Alcune realtà camerali piemontesi, con il coordinamento di Unioncamere Piemonte e la collaborazione di Ecocerved, favoriscono la conoscenza e la diffusione dell’ economia circolare e promuovono le “buone pratiche di economia circolare e sostenibilità” delle PMI piemontesi. Il servizio è offerto nell’ambito del progetto regionale FdP Sostenibilità ambientale, volto ad accrescere le competenze regionali in tema di economia circolare e sostenibilità.
Ma cos’è una buona pratica? Per ‘pratica’ si intende un modo particolare di fare qualcosa, una procedura o un’attività, il cui obiettivo è migliorare la qualità e la sicurezza di una condizione o situazione problematica o rischiosa. La buona pratica deve avere, come effetto, un miglioramento rispetto alla situazione di partenza e la sua efficacia deve essere quantificata.
Gli elementi che caratterizzano le buone pratiche sono tre: il carattere innovativo, ovvero la capacità di produrre soluzioni nuove o che interpretino in modo creativo soluzioni già sperimentate, la trasferibilità e la replicabilità cioè la possibilità di riprodurre aspetti del modello proposto in altri contesti o di applicarli alla risoluzione di altri problemi.
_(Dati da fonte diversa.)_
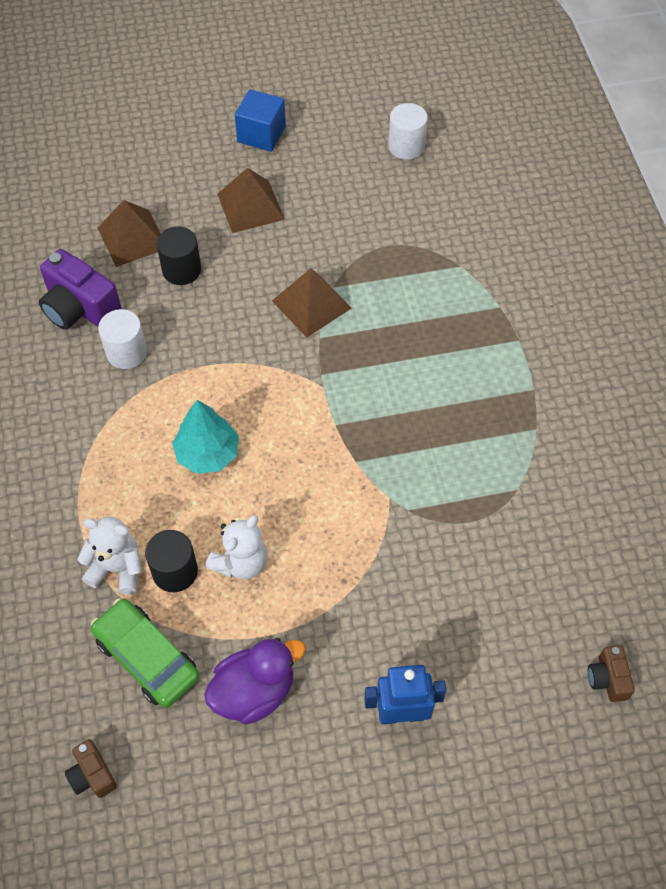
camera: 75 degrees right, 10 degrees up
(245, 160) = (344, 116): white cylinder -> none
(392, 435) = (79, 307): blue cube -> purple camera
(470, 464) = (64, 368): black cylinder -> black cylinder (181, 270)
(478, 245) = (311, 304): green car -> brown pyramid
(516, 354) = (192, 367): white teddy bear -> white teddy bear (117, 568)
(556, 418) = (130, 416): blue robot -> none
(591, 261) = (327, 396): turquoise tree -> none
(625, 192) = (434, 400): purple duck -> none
La Buona Pratica, grazie alla sua replicabilità, permette dunque il raggiungimento degli obiettivi di efficienza e di qualità e fa riferimento a casi di successo, che possono essere utilizzati come spunto per interventi analoghi anche in realtà differenti. Parlare, quindi, di buona pratica in ambito di economia circolare e sostenibilità significa far riferimento ad un’esperienza di impresa che applica, anche solo in una singola procedura, un metodo coerente con i principi di circolarità, in termini di scelta di materie prime, efficienza dei processi produttivi, riciclo, e via dicendo.
Nell’ambito del progetto di raccolta delle buone pratiche di economia circolare sul proprio territorio, Unioncamere Piemonte ha individuato un caso esemplare di sostenibilità. Si tratta di “Ricecycling Wall, la parete fatta di natura” della Sarotto Group, un’azienda del settore edile con sede a Narzole (CN). Tale iniziativa è stata avviata nel 2017 grazie a diverse collaborazioni con il Politecnico di Torino e alcune aziende quali Vicat, Isotech e Rice House e riguarda l’impiego di residui di lavorazione del riso per realizzare materiali utili per l’architettura. La motivazione che ha spinto la Sarotto in questa direzione è stata la convinzione di dover contribuire, come azienda, alla transizione ecologica, ponendosi l’obiettivo di passare a un modello di economia circolare per contenere il consumo delle risorse naturali, la produzione di rifiuti e il rilascio di emissioni climalteranti.
Ma, in che cosa consiste la buona pratica di economia circolare del Ricecycling Wall? Sarotto ha creato, per la produzione di pareti prefabbricate, una miscela ecologica costituita da legante naturale e aria in associazione alla lolla, un residuo della lavorazione del riso ovvero la buccia (30% del risone). La lolla è una biomassa largamente disponibile in Italia, considerando che ben il 50% del riso europeo è italiano. La lolla è costituita da lignina, cellulosa e silicio ed ha importanti proprietà che possono essere utili ai fini costruttivi: non marcisce ed è resistente a muffe e parassiti.
Gli involucri edilizi costruiti con queste pareti, oltre ad avere un basso impatto ambientale, sono a loro volta riciclabili, a fine vita. Inoltre, hanno ottime caratteristiche dal punto di vista termico e strutturale: buon isolamento, comfort abitativo, resistenza al fuoco ecc. La sostenibilità di questa linea di produzione è legata, inoltre, alla capacità di generare benefici per gli imprenditori agricoli del territorio, consentendo loro di valorizzare i residui e garantendo continuità dei flussi.
Il valore aggiunto di questa soluzione è che la buona pratica è replicabile anche in altre realtà. L’esperienza della Sarotto Group, infatti, è facilmente trasferibile ovunque si coltivi e lavori il riso. Inoltre, ulteriori ricerche potrebbero contribuire a individuare nuove modalità di impiego della lolla di riso.